Throughout her thirty-year career she has personally witnessed many wild animal incidents--and helped avert others. She was in Germany when a chimpanzee left the show area and headed toward the audience. Guerrero, a guest of the facility, had met the chimp and walked down to meet the ape. Once in the aisle, the animal trainer held out her hand and the chimp gently grasped it. The two walked back behind the stadium and away from the audience without incident.
Guerrero stress, "Animal attacks are a occupational hazard for those who work with wild or domestic creatures. I've worked with some chimps that 'really go ape' when anyone unfamiliar comes around. Males in their prime are exceptionally dangerous."
In her experience she said that most captive animal incidents can be traced to human error, poor facility conditions, and public invasion of animal exhibits.
She added, "Chimpanzees are incredibly strong and very reactive. When chimps get agitated they continue to escalate and lash out at both animate and inanimate objects. This display will intensify--influenced by the excitement or aggression of others."

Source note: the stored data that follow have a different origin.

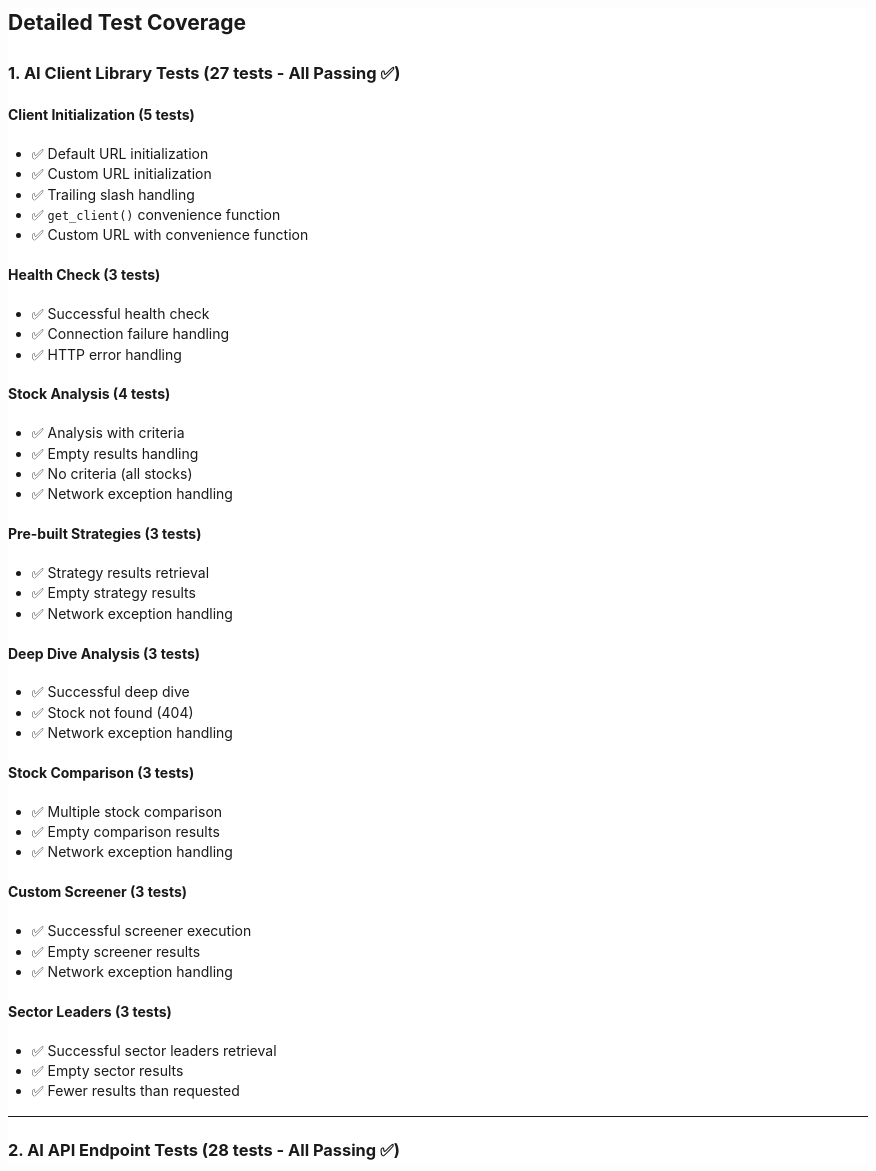 ## Detailed Test Coverage

### 1. AI Client Library Tests (27 tests - All Passing ✅)

#### Client Initialization (5 tests)
- ✅ Default URL initialization
- ✅ Custom URL initialization
- ✅ Trailing slash handling
- ✅ `get_client()` convenience function
- ✅ Custom URL with convenience function

#### Health Check (3 tests)
- ✅ Successful health check
- ✅ Connection failure handling
- ✅ HTTP error handling

#### Stock Analysis (4 tests)
- ✅ Analysis with criteria
- ✅ Empty results handling
- ✅ No criteria (all stocks)
- ✅ Network exception handling

#### Pre-built Strategies (3 tests)
- ✅ Strategy results retrieval
- ✅ Empty strategy results
- ✅ Network exception handling

#### Deep Dive Analysis (3 tests)
- ✅ Successful deep dive
- ✅ Stock not found (404)
- ✅ Network exception handling

#### Stock Comparison (3 tests)
- ✅ Multiple stock comparison
- ✅ Empty comparison results
- ✅ Network exception handling

#### Custom Screener (3 tests)
- ✅ Successful screener execution
- ✅ Empty screener results
- ✅ Network exception handling

#### Sector Leaders (3 tests)
- ✅ Successful sector leaders retrieval
- ✅ Empty sector results
- ✅ Fewer results than requested

---

### 2. AI API Endpoint Tests (28 tests - All Passing ✅)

The chimps, Ollie and Buddy, were raised by Bob Dunn a former entertainment trainer that Guerrero knew from her early animal acting and exotic animal training days.
She said, "I knew Dunn when we both were affiliated with an animal training firm that operated out of Riverside County. At that time the facility was the premier animal training firm in the United States. Many animal actors were housed on the 65 acre facility and most of the veteran trainers still in the industry worked there. Wild animals are always dangerous--and chimpanzees are known to be especially hard to deal with when they are in their prime."
St. James Davis, 62, lost all the fingers from both hands, an eye, part of his nose, cheek, lips and part of his buttocks. He also suffered injury to a foot and his genitals. LaDonna Davis, 64, lost a thumb. St. James was transported to Kern Medical Center and then to Loma Linda hospital for further treatment.
Two of the chimpanzees were shot and killed while the remaining chimps were captured near dusk. Authorities have begun an investigation into how the animals escaped their steel cages.